> EXERCISE
Please report how many lines of the data include the word "Step", with the number as the entire reply.

Saved entries:
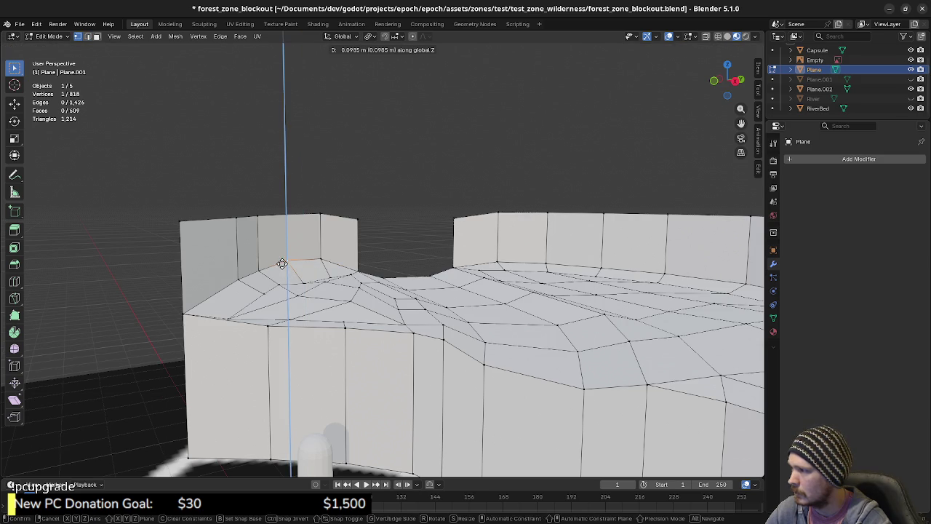
left_click(282, 263)
Step: Raise more corner vertices, one by about 0.48 m, with a small final tweak
middle_click_drag(318, 289, 323, 306)
key("g")
key("z")
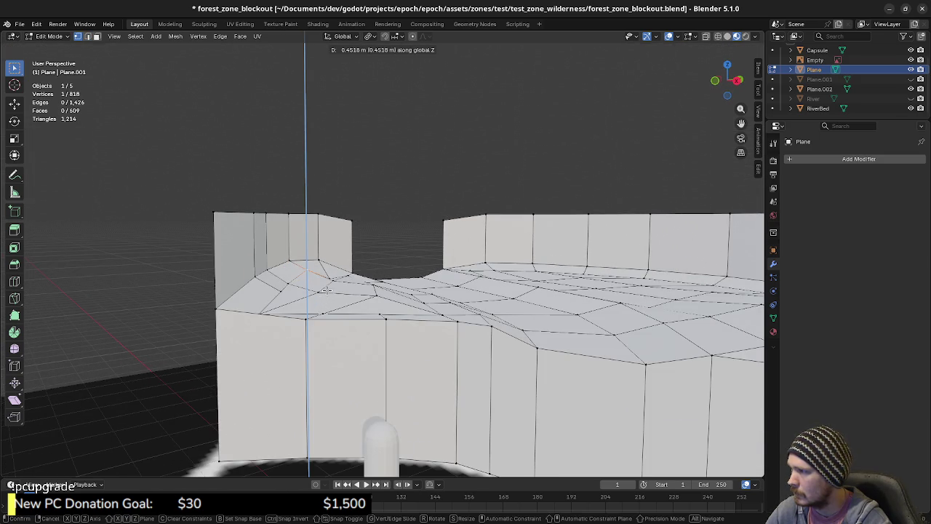
left_click(327, 290)
middle_click_drag(327, 291, 354, 290)
key("g")
key("z")
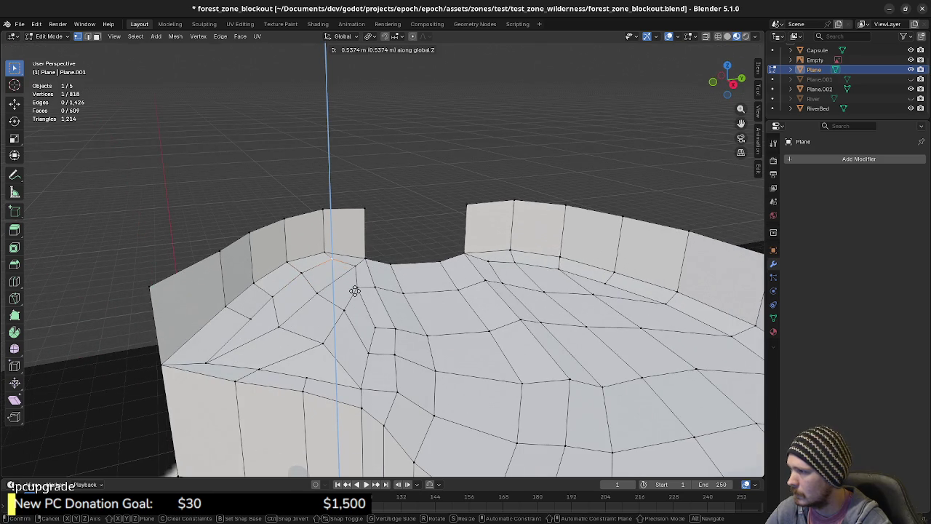
left_click(355, 290)
mouse_move(355, 290)
middle_mouse_down()
mouse_move(366, 280)
mouse_move(313, 296)
mouse_move(370, 300)
mouse_move(363, 320)
mouse_move(315, 337)
middle_mouse_up()
key("g")
key("z")
left_click(311, 295)
Step: Select three rim vertices along the front edge and raise them together
key("alt+a")
left_click(337, 383)
left_click(286, 384, "shift")
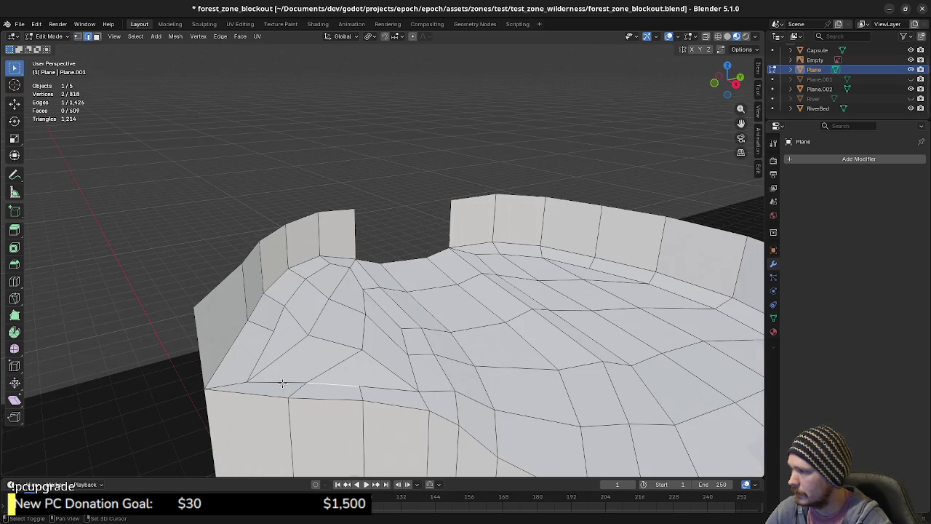
left_click(373, 387, "shift")
middle_click_drag(373, 387, 407, 386)
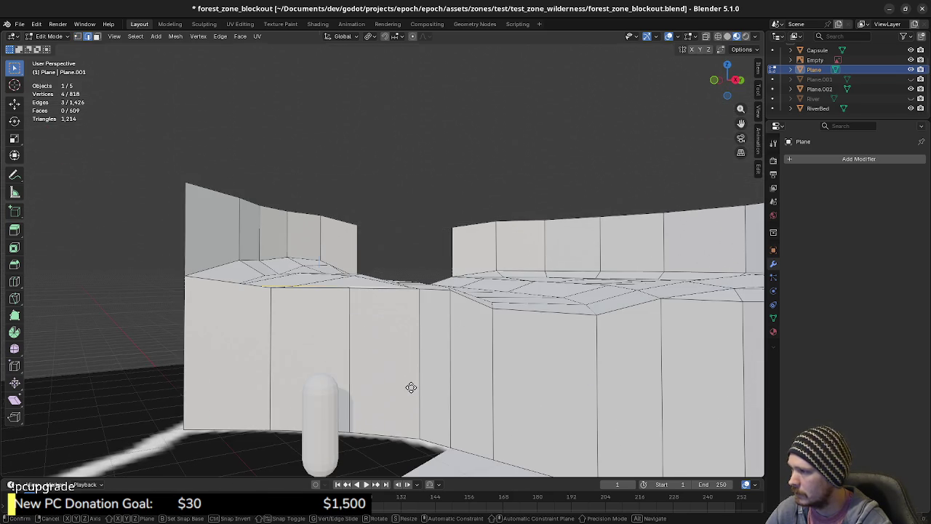
key("g")
key("z")
left_click(413, 383)
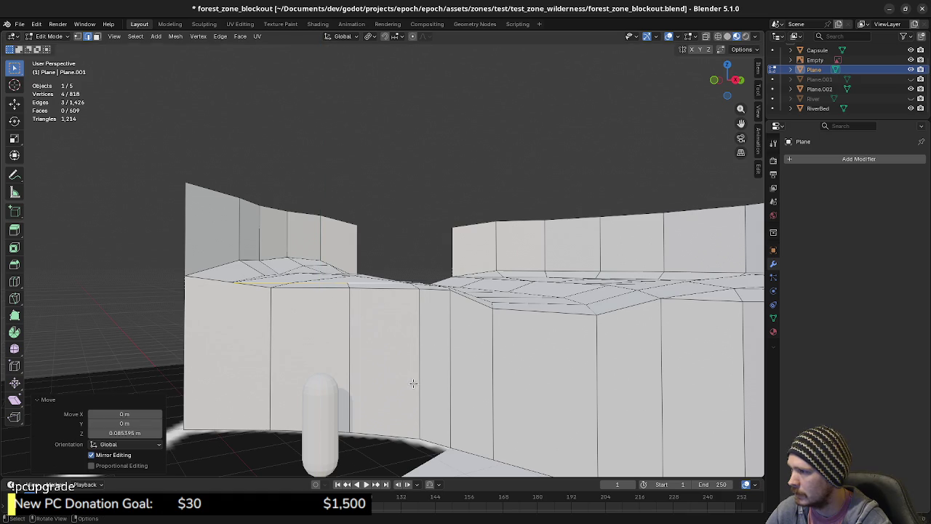
Step: Lift one more rim vertex, then inspect the plateau top and side walls
mouse_move(348, 287)
middle_mouse_down()
mouse_move(264, 369)
mouse_move(277, 352)
mouse_move(308, 369)
mouse_move(447, 337)
mouse_move(387, 332)
mouse_move(363, 279)
middle_mouse_up()
left_click(277, 352)
key("g")
key("z")
left_click(309, 366)
mouse_move(420, 362)
middle_mouse_down()
mouse_move(437, 366)
mouse_move(389, 356)
mouse_move(388, 367)
middle_mouse_up()
mouse_move(463, 404)
middle_mouse_down()
mouse_move(461, 386)
mouse_move(493, 368)
mouse_move(419, 392)
mouse_move(487, 313)
mouse_move(462, 366)
mouse_move(465, 353)
mouse_move(453, 347)
middle_mouse_up()
scroll(488, 312, "down", 3)
scroll(488, 311, "down", 2)
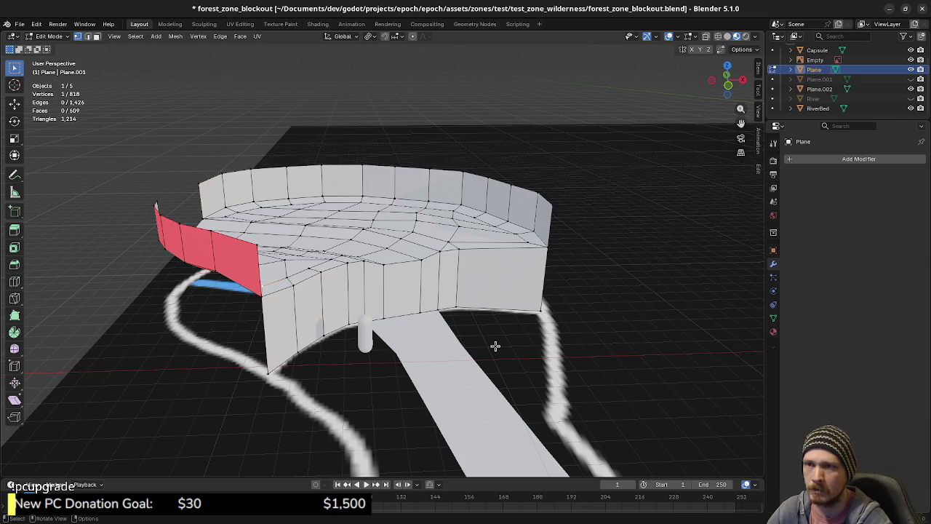
Step: In top view, nudge the wall edge above the path junction into alignment
mouse_move(489, 319)
middle_mouse_down()
mouse_move(391, 339)
mouse_move(314, 328)
middle_mouse_up()
left_click(329, 322)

> RESPONSE TO THE EXERCISE
4